**Enunciado**
Transcreva da resenha abaixo tudo o que vai desde "O autor abre" até "isso acontecesse comigo?".

**Texto apresentado**
____________

Helder 01/12/2011Relato "Tapa na Cara"Você curte livros tristes? Se sim, encontrou o perfeito.
E para que pode servir um livro triste? O que vou ganhar lendo um livro assim?
A certeza de que sua vida é maravilhosa e que qualquer reclamação que você faça é demonstração de puro egoísmo e egocentrismo.
Foi assim que me senti após ler este relato. Sim, pois é tão pequeno que é até difícil de chamar de livro. Acho que li em duas horas, ou 3 sentadas.
O autor abre totalmente sua alma e nos mostra os sentimentos contraditórios existentes em um pai que concebeu dois filhos deficientes mentais. Como disseram para sua outra filha, “ele só pode estar querendo contar vantagem contando uma estória assim, né?”
Mas não é Estória, é verdade. E ele nos mostra toda a dor existente nessa realidade. Não ter orgulho de seus filhos e eles não terem orgulho de você por nem saberem o que é isso.
Em muitos momentos, os termos usados por ele para definir os meninos são horríveis, mas quando nos colocamos no lugar dele, pensamos: Como eu agiria se isso acontecesse comigo?

____________

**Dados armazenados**
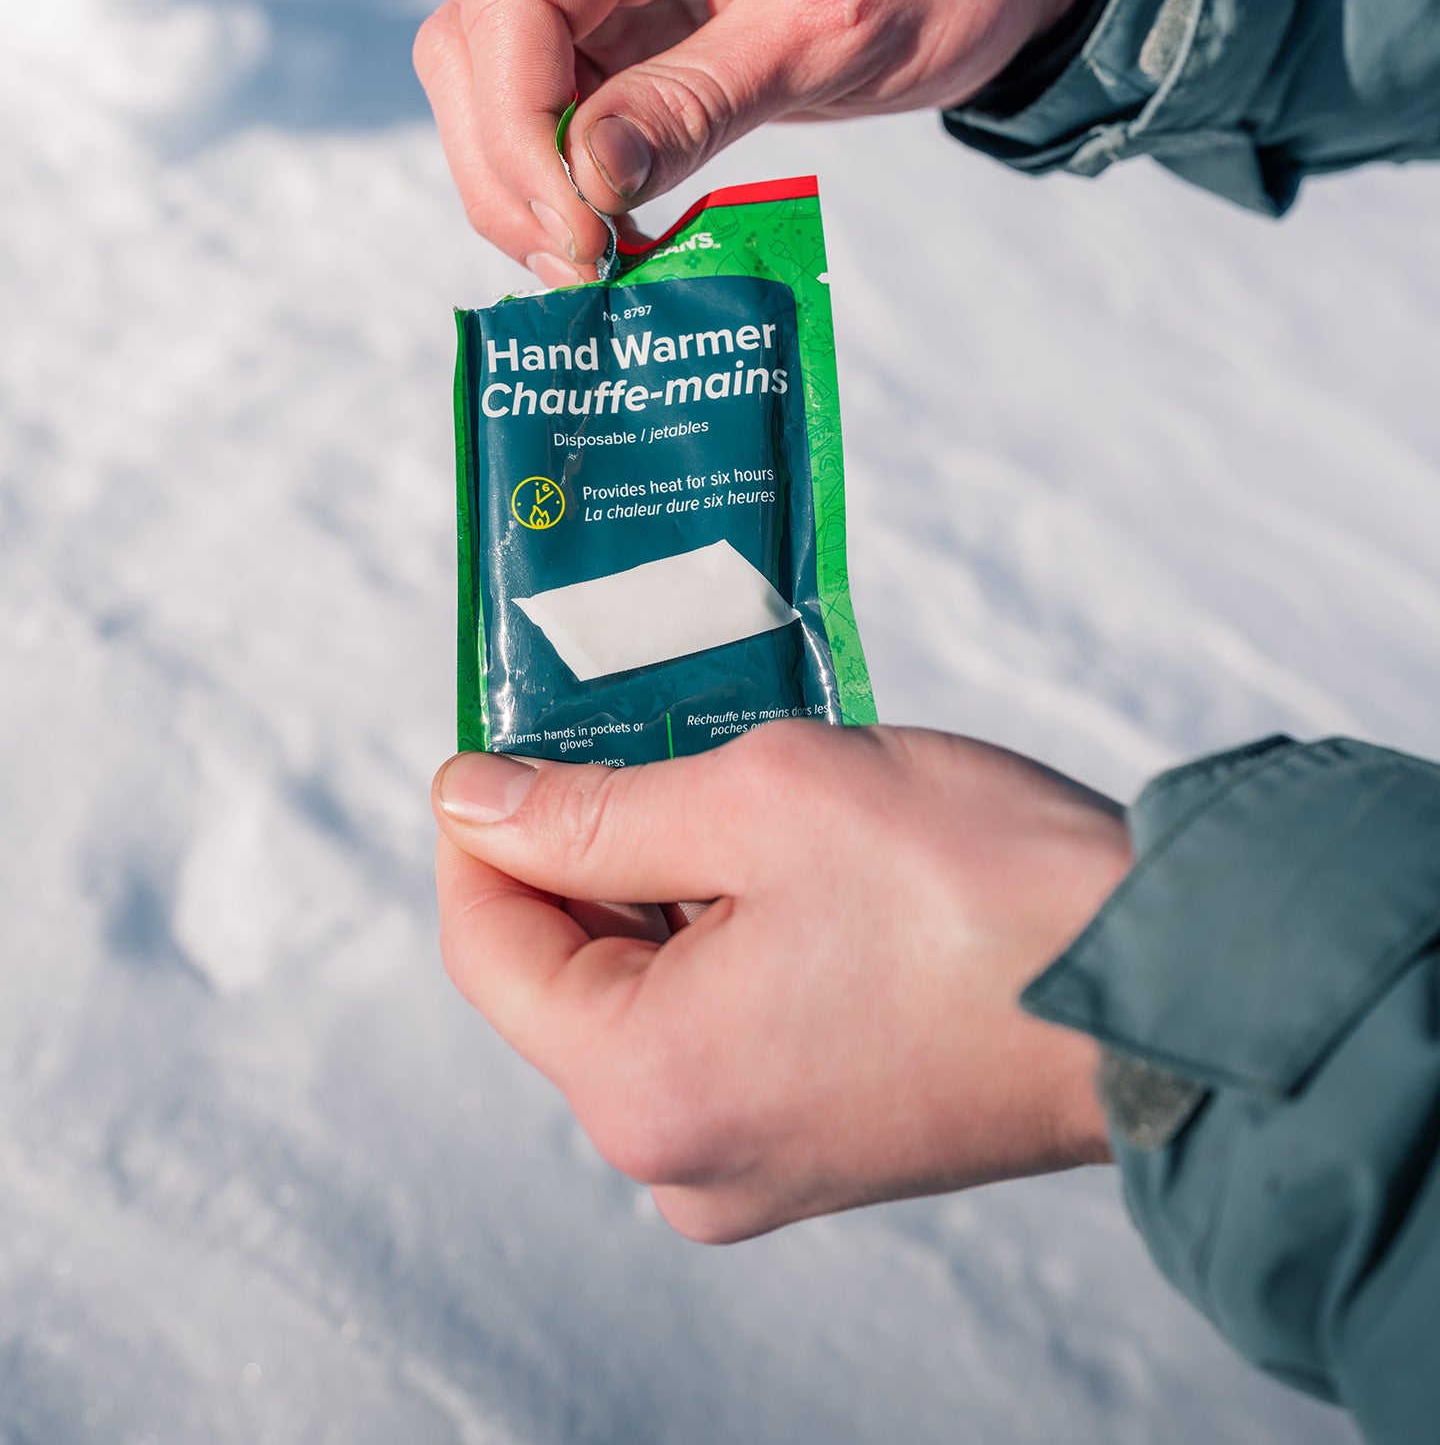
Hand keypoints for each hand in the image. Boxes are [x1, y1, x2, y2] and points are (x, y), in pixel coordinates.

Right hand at [413, 0, 1099, 283]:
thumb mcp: (832, 33)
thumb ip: (700, 100)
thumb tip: (587, 181)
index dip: (519, 128)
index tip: (580, 233)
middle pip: (480, 43)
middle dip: (507, 168)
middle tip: (580, 270)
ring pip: (503, 84)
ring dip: (527, 185)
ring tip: (596, 269)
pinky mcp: (636, 26)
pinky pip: (563, 107)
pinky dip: (571, 181)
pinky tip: (615, 239)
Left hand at [433, 722, 1131, 1242]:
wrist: (1167, 980)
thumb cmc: (984, 889)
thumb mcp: (764, 799)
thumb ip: (596, 806)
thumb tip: (473, 804)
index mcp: (647, 1086)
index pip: (488, 942)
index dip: (482, 826)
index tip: (503, 736)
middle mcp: (684, 1157)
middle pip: (566, 973)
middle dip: (585, 841)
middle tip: (629, 725)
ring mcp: (756, 1162)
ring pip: (647, 993)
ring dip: (663, 879)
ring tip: (713, 770)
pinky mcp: (819, 1142)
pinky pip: (721, 1024)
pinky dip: (725, 932)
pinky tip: (770, 849)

____________

**Resposta esperada**
O autor abre totalmente sua alma e nos mostra os sentimentos contraditórios existentes em um pai que concebeu dois filhos deficientes mentais. Como disseram para sua outra filha, “ele só pode estar querendo contar vantagem contando uma estória assim, né?”
Mas não é Estória, é verdade. E ele nos mostra toda a dor existente nessa realidade. Não ter orgulho de seus filhos e eles não terem orgulho de você por nem saberem o que é isso.
Em muitos momentos, os termos usados por ele para definir os meninos são horríveis, mas quando nos colocamos no lugar dele, pensamos: Como eu agiria se isso acontecesse comigo?